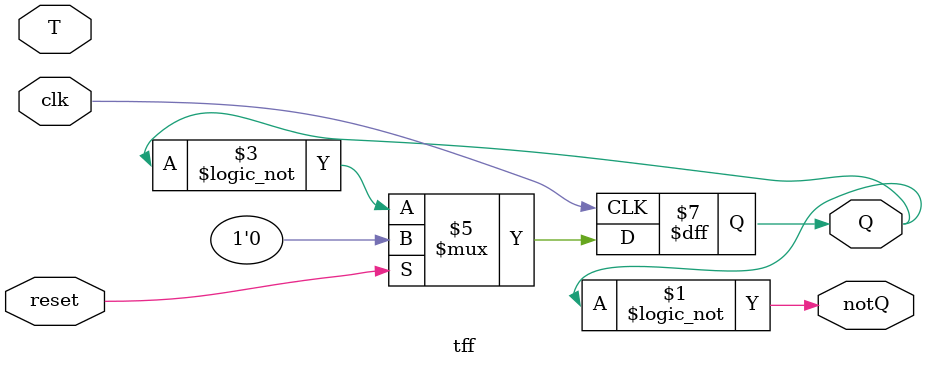
<source format=v>
module tff(clk, reset, T, Q, notQ);

input [0:0] clk, reset, T;
output reg [0:0] Q, notQ;

assign notQ = !Q;

always @(posedge clk) begin
    if(reset) Q <= 0;
    else
        Q <= !Q;
end

endmodule
</source>
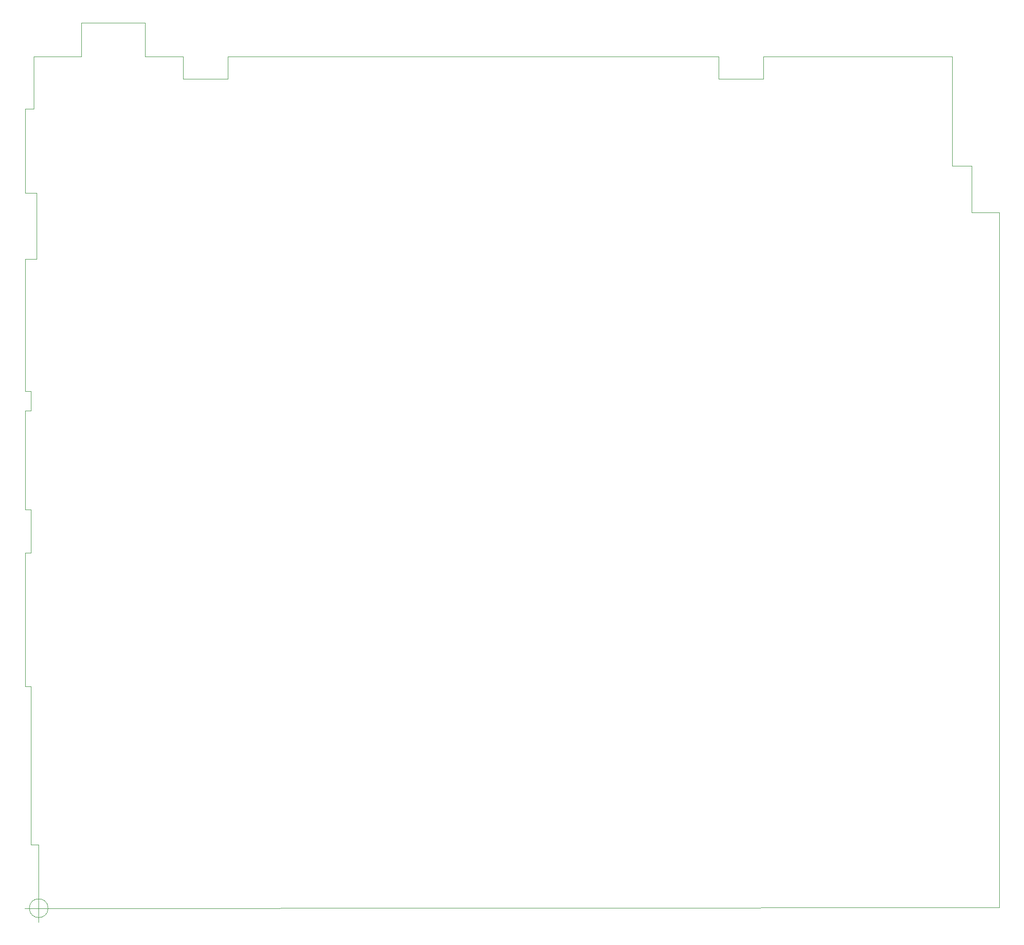
<source format=gm1>
G04 #@! TF.GenerationSoftware,KiCad,Pcbnew,(6.0.1)*
G04 #@! TF.CreationDate,2022-04-19T13:09:52-07:00*
G04 #@! TF.ProjectId,Motherboard,4d6f7468-6572-4626-9f61-72642e6b6963,rev?*
G04 #@! TF.SameCoordinates,Original*
G04 #@! TF.FileFunction,Profile,NP*
%FSLAX46Y46*%
G04 Gerber Fmt 4.6, Leading zero omitted, Abs format (unit mm)*
G04 Created by KiCad (PCBNEW (6.0.1)) date 2022-04-19 13:09:52*
%MOMM*%
%LPD*%
G01*
G04 APERTURE LIST*
G04 #@! TA.AperFunction,Profile*
%ADD10C,0.100000*%
G04 #@! TD*
G04 APERTURE END LIST*
D10*
X297890000Y-84800000D02*
X297890000Y-208600000D01*
X125500000Y-169200000D02*
X125500000Y-197400000D01*
X126500000Y-81300000D02*
X126500000Y-93100000D01*
X134500000Y-51000000D02*
X145800000Y-51000000D01*
X145800000Y-57000000D02*
X152600000Y-57000000D01*
X126500000Y-93100000D02*
X124500000Y-93100000D01*
X124500000Y-116600000D02*
X125500000Y-116600000D01*
X247900000Y-57000000D02*
X247900000Y-61000000D01*
X255900000Y-61000000D02*
X255900000Y-57000000D01*
X160600000Y-57000000D02*
X247900000Y-57000000D01*
X124500000Y-145400000D02*
X124500000Y-169200000D01*
X152600000Y-57000000D02*
X152600000Y-61000000D01*
X125500000Y-137700000D02*
X125500000Y-145400000D01*
X125500000Y-145400000D02*
X124500000Y-145400000D01*
X292950000Y-76500000D02*
X292950000Y-84800000D01*
X292950000Y-84800000D02*
X297890000Y-84800000D01*
X124500000Y-66300000D02*
X126000000Y-66300000D01*
X125500000Y-197400000D02*
X126900000Y-197400000D01*
X126900000Y-208700000D02*
X297890000Y-208600000D01*
X152600000Y-61000000D02*
X160600000Y-61000000D01*
X124500000Y-137700000D02*
X125500000Y-137700000D01*
X126900000Y-197400000D02*
X126900000Y-208700000D01*
X134500000Y-57000000D02*
X134500000Y-51000000D01*
X125500000Y-120100000D02*
X124500000Y-120100000D01*
X126000000Y-57000000D02*
X134500000Y-57000000D01*
X289500000Y-76500000D02*
X292950000Y-76500000D01*
X124500000Y-120100000D02*
X124500000Y-137700000D01*
X124600000Y-81300000D02*
X126500000Y-81300000D01*
X124500000Y-93100000D02*
X124500000Y-116600000D01*
X124500000Y-66300000D02*
X124500000Y-81300000D01*
X125500000Y-116600000D02*
X125500000Y-120100000D01*
X160600000Y-61000000D02*
X160600000Y-57000000D01*
X124500000Y-169200000D02*
X125500000Y-169200000D01*
X289500000Y-57000000D02*
X289500000Y-76500000D01*
X247900000Y-61000000D02*
X255900000Y-61000000D01*
X124500000Y-81300000D02*
X124600000Y-81300000D01*
X145800000Y-51000000D02*
X145800000Y-57000000D01*
X255900000Y-57000000D02*
X289500000Y-57000000D01*
X126000000Y-66300000D02*
X126000000Y-57000000D01*
X128566666Y-208700000D02*
G75*
G03*
X128566666Y-208700000I-1666666J0D01*
G01*
X124400000Y-208700000D02*
X129400000Y-208700000D01*
X126900000Y-206200000D02*
X126900000Y-211200000D01*
M02*

</source>
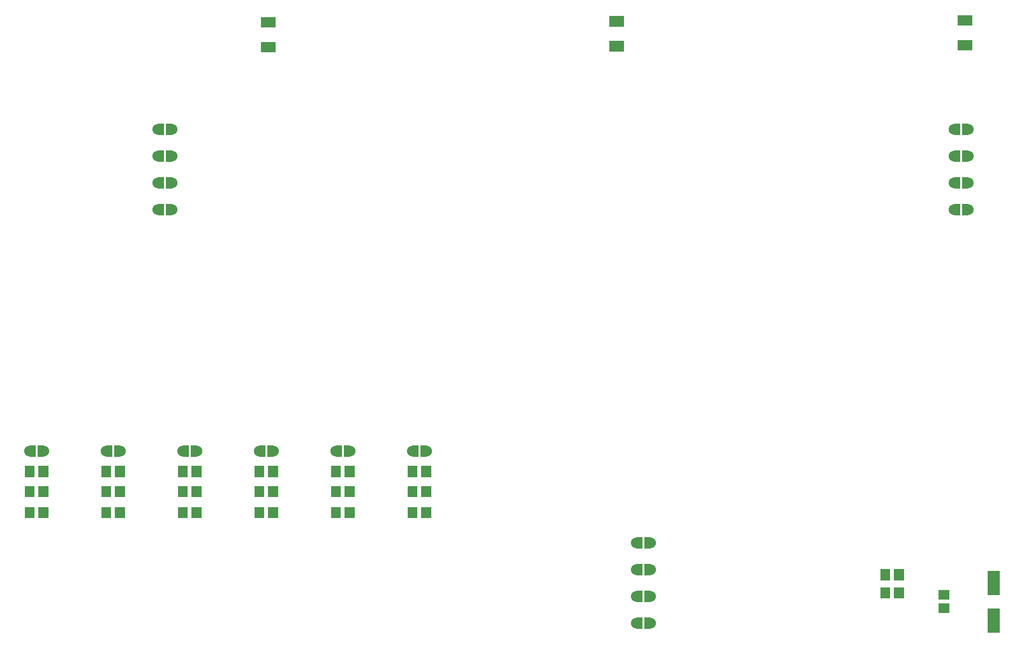
<source format=gbr>
G04 start of page 10 for group -4015 idx -4015 *
G04 Title: (unknown), toppaste *
G04 Creator: pcb 20140316 *
G04 CreationDate: Wed 29 Apr 2020 12:31:51 AM GMT UTC *
G04 For: railfan *
G04 Format: Gerber/RS-274X *
G04 PCB-Dimensions (mil): 6000.00 4000.00 *
G04 PCB-Coordinate-Origin: lower left *
%MOIN*%
%FSLAX25Y25*%
%LNTOPPASTE*%
%ADD79R,0.0300X0.0300*%
%ADD78C,0.0600*%
%ADD77R,0.0550X0.0550*%
%ADD76R,0.0630X0.0630*%
%ADD75R,0.0512X0.0512*%
G54D75*X498607Y20457D02*X499393D01*
X498607Y27543D02*X499393D01*
G54D76*X525000Y17150D02*Y10851D01*
Y36835D02*Y30536D01*
G54D77*X327000Y327500D02*X329000D01*
X327000Y314500D02*X329000D01*
X145000Y327000D02*X147000D01*
X145000Y314000D02*X147000D01*
X509000Y328000D02*X511000D01*
X509000Y315000D02*X511000D01*
G54D75*X21457Y92393D02*Y91607D01*
X28543Y92393D02*Y91607D01*
X21457Y81893D02*Y81107D01*
X28543Y81893D02*Y81107D01*
Y70893D02*Y70107D01*
X21457Y70893D02*Y70107D01*
G54D78*X21600Y102500D03*
G54D79*X23100Y104000D02*Y101000D01*
G54D78*X28400Y102500D03*
G54D79*X26900Y104000D02*Y101000D01*
G54D75*X61457Y92393D02*Y91607D01*
X68543Y92393D02*Y91607D01*
X61457Y81893D02*Y81107D01*
X68543Y81893D02*Y81107D01*
Y70893D02*Y70107D01*
X61457Y70893D02*Y70107D01*
G54D78*X61600Y102500D03*
G54D79*X63100Y104000D02*Y101000D01*
G54D78*X68400Y102500D03*
G54D79*X66900Y104000D02*Y101000D01*
G54D75*X101457Y92393D02*Y91607D01*
X108543Y92393D02*Y91607D01*
Y70893D02*Y70107D01*
X101457Y70893D02*Y70107D01*
G54D78*X101600Y102500D03*
G54D79*X103100Y104000D02*Y101000D01*
G54D78*X108400Y102500D03*
G54D79*X106900Y104000D02*Y101000D01*
G54D75*X141457Y92393D02*Y91607D01*
X148543Y92393D02*Y91607D01*
X141457Y81893D02*Y81107D01*
X148543Y81893D02*Y81107D01*
Y70893D02*Y70107D01*
X141457Y70893D02*Y70107D01*
G54D78*X141600Y102500D03*
G54D79*X143100Y104000D02*Y101000D01*
G54D78*X148400Y102500D03*
G54D79*X146900Y104000D02*Y101000D01*
G54D75*X101457Y81893D02*Y81107D01*
X108543Y81893D02*Y81107D01*
X181457Y92393D02*Y91607D01*
X188543Y92393D02*Y91607D01*
Y70893D02*Y70107D01*
X181457Y70893D02*Y70107D01*
G54D78*X181600Y102500D03*
G54D79*X183100Y104000D02*Y101000D01*
G54D78*X188400Y102500D03*
G54D79*X186900Y104000D02*Y101000D01*
G54D75*X221457Y92393D02*Y91607D01*
X228543Y92393D02*Y91607D01*
X221457Y81893D02*Y81107D01*
X228543Y81893D02*Y81107D01*
Y70893D02*Y70107D01*
X221457Y70893D02*Y70107D01*
G54D78*X221600Y102500D03*
G54D79*X223100Y104000D02*Y101000D01*
G54D78*X228400Y102500D03*
G54D79*X226900Y104000D02*Y101000D01*
G54D75*X181457Y81893D02*Y81107D01*
X188543Y81893D02*Y81107D01*
G54D78*X511400Y229000D03*
G54D79*X509900Y230500D02*Y227500D01*
G54D78*X504600Y229000D03*
G54D79*X506100Y230500D02*Y227500D01*
G54D78*X511400Y243000D03*
G54D79*X509900Y244500D02*Y241500D01*
G54D78*X504600Y243000D03*
G54D79*X506100Y244500D02*Y241500D01*
G54D78*X511400Y271000D03*
G54D79*X509900Y272500D02*Y269500D01*
G54D78*X504600Y271000D03*
G54D79*X506100Y272500D02*Y269500D01*
G54D78*X511400Y257000D03*
G54D79*X509900Y258500D02*Y255500D01*
G54D78*X504600Y257000D03*
G54D79*X506100Y258500D02*Y255500D01*
G54D78*X88600Y229000D03*
G54D79*X90100Y230500D02*Y227500D01*
G54D78*X95400Y229000D03*
G54D79*X93900Y230500D02*Y227500D01*
G54D78*X88600Y243000D03*
G54D79*X90100Y244500D02*Y241500D01*
G54D78*X95400Y243000D03*
G54D79*X93900Y244500D02*Y241500D01*
G54D78*X88600Y271000D03*
G54D79*X90100Y272500D02*Y269500D01*
G54D78*X95400Y271000D03*
G54D79*X93900Y272500D02*Y269500D01*
G54D78*X88600Y257000D03*
G54D79*X90100Y258500D02*Y255500D01*
G54D78*X95400Y257000D03*
G54D79*X93900Y258500D02*Y255500D01*
G54D75*X468457Y38393D02*Y37607D01*
X475543Y38393D02*Y37607D01*
Y28893D02*Y28107D01*
X468457Y28893D02*Y28107D01*
G54D78*X338600Y12500D03*
G54D79*X340100Y14000D02*Y11000D01*
G54D78*X345400Y12500D03*
G54D79*X343900Y14000D02*Y11000D01*
G54D78*X338600Y40500D03*
G54D79*X340100Y42000D02*Y39000D01*
G54D78*X345400Y40500D03*
G54D79*X343900Y42000D02*Y39000D01*
G54D78*X338600Y54500D03*
G54D79*X340100Y56000D02*Y53000D01*
G54D78*X345400Y54500D03*
G54D79*X343900Y56000D02*Y53000D01*
G54D78*X338600Y26500D03*
G54D79*X340100Y28000D02*Y25000D01*
G54D78*X345400Y26500D03*
G54D79*X343900Y28000D02*Y25000D01*
M02*

</source>
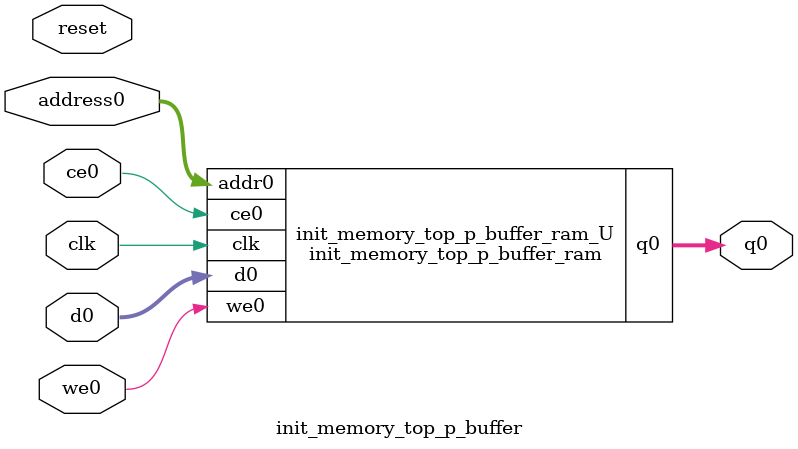
<source format=v>

`timescale 1 ns / 1 ps
module init_memory_top_p_buffer_ram (addr0, ce0, d0, we0, q0,  clk);

parameter DWIDTH = 32;
parameter AWIDTH = 6;
parameter MEM_SIZE = 48;

input[AWIDTH-1:0] addr0;
input ce0;
input[DWIDTH-1:0] d0;
input we0;
output reg[DWIDTH-1:0] q0;
input clk;

(* ram_style = "block" *)reg [DWIDTH-1:0] ram[MEM_SIZE-1:0];




always @(posedge clk)  
begin 
    if (ce0) 
    begin
        if (we0) 
        begin 
            ram[addr0] <= d0; 
            q0 <= d0;
        end 
        else 
            q0 <= ram[addr0];
    end
end


endmodule


`timescale 1 ns / 1 ps
module init_memory_top_p_buffer(
    reset,
    clk,
    address0,
    ce0,
    we0,
    d0,
    q0);

parameter DataWidth = 32'd32;
parameter AddressRange = 32'd48;
parameter AddressWidth = 32'd6;
input reset;
input clk;
input[AddressWidth - 1:0] address0;
input ce0;
input we0;
input[DataWidth - 1:0] d0;
output[DataWidth - 1:0] q0;




init_memory_top_p_buffer_ram init_memory_top_p_buffer_ram_U(
    .clk( clk ),
    .addr0( address0 ),
    .ce0( ce0 ),
    .d0( d0 ),
    .we0( we0 ),
    .q0( q0 ));

endmodule


</source>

--

Work to complete
Without any pictures, reproduce the lines from the first one in the material through the line that has "X297890000Y-84800000D01*", exactly as they appear.

Response below
<source format=v>
module tff(clk, reset, T, Q, notQ);

input [0:0] clk, reset, T;
output reg [0:0] Q, notQ;

assign notQ = !Q;

always @(posedge clk) begin
    if(reset) Q <= 0;
    else
        Q <= !Q;
end

endmodule
</source>
<source format=gm1>
G04 #@! TF.GenerationSoftware,KiCad,Pcbnew,(6.0.1)*
G04 #@! TF.CreationDate,2022-04-19T13:09:52-07:00*
G04 #@! TF.ProjectId,Motherboard,4d6f7468-6572-4626-9f61-72642e6b6963,rev?*
G04 #@! TF.SameCoordinates,Original*
G04 #@! TF.FileFunction,Profile,NP*
%FSLAX46Y46*%
G04 Gerber Fmt 4.6, Leading zero omitted, Abs format (unit mm)*
G04 Created by KiCad (PCBNEW (6.0.1)) date 2022-04-19 13:09:52*
%MOMM*%
%LPD*%
G01*
G04 APERTURE LIST*
G04 #@! TA.AperFunction,Profile*
%ADD10C,0.100000*%
G04 #@! TD*
G04 APERTURE END LIST*
D10*
X297890000Y-84800000D02*
X297890000Y-208600000D01*
X125500000Y-169200000D02*
X125500000Y-197400000D01*
X126500000Y-81300000D02*
X126500000Y-93100000D01*
X134500000Y-51000000D02*
X145800000Y-51000000D01*
X145800000Y-57000000D02*
X152600000Y-57000000D01*
X126500000Y-93100000D02*
X124500000Y-93100000D01*
X124500000Y-116600000D02*
X125500000Y-116600000D01*
X247900000Y-57000000D02*
X247900000Y-61000000D01*
X255900000Y-61000000D02*
X255900000Y-57000000D01*
X160600000Y-57000000D02*
X247900000Y-57000000D01*
X124500000Y-145400000D02*
X124500000Y-169200000D01*
X152600000Y-57000000D02*
X152600000Y-61000000D01*
X125500000Y-137700000D02*
X125500000Y-145400000D01*
X125500000Y-145400000D02*
X124500000Y-145400000D01*
X292950000Y-76500000D02*
X292950000Y-84800000D01*
X292950000Y-84800000D02*
X297890000Y-84800000D01*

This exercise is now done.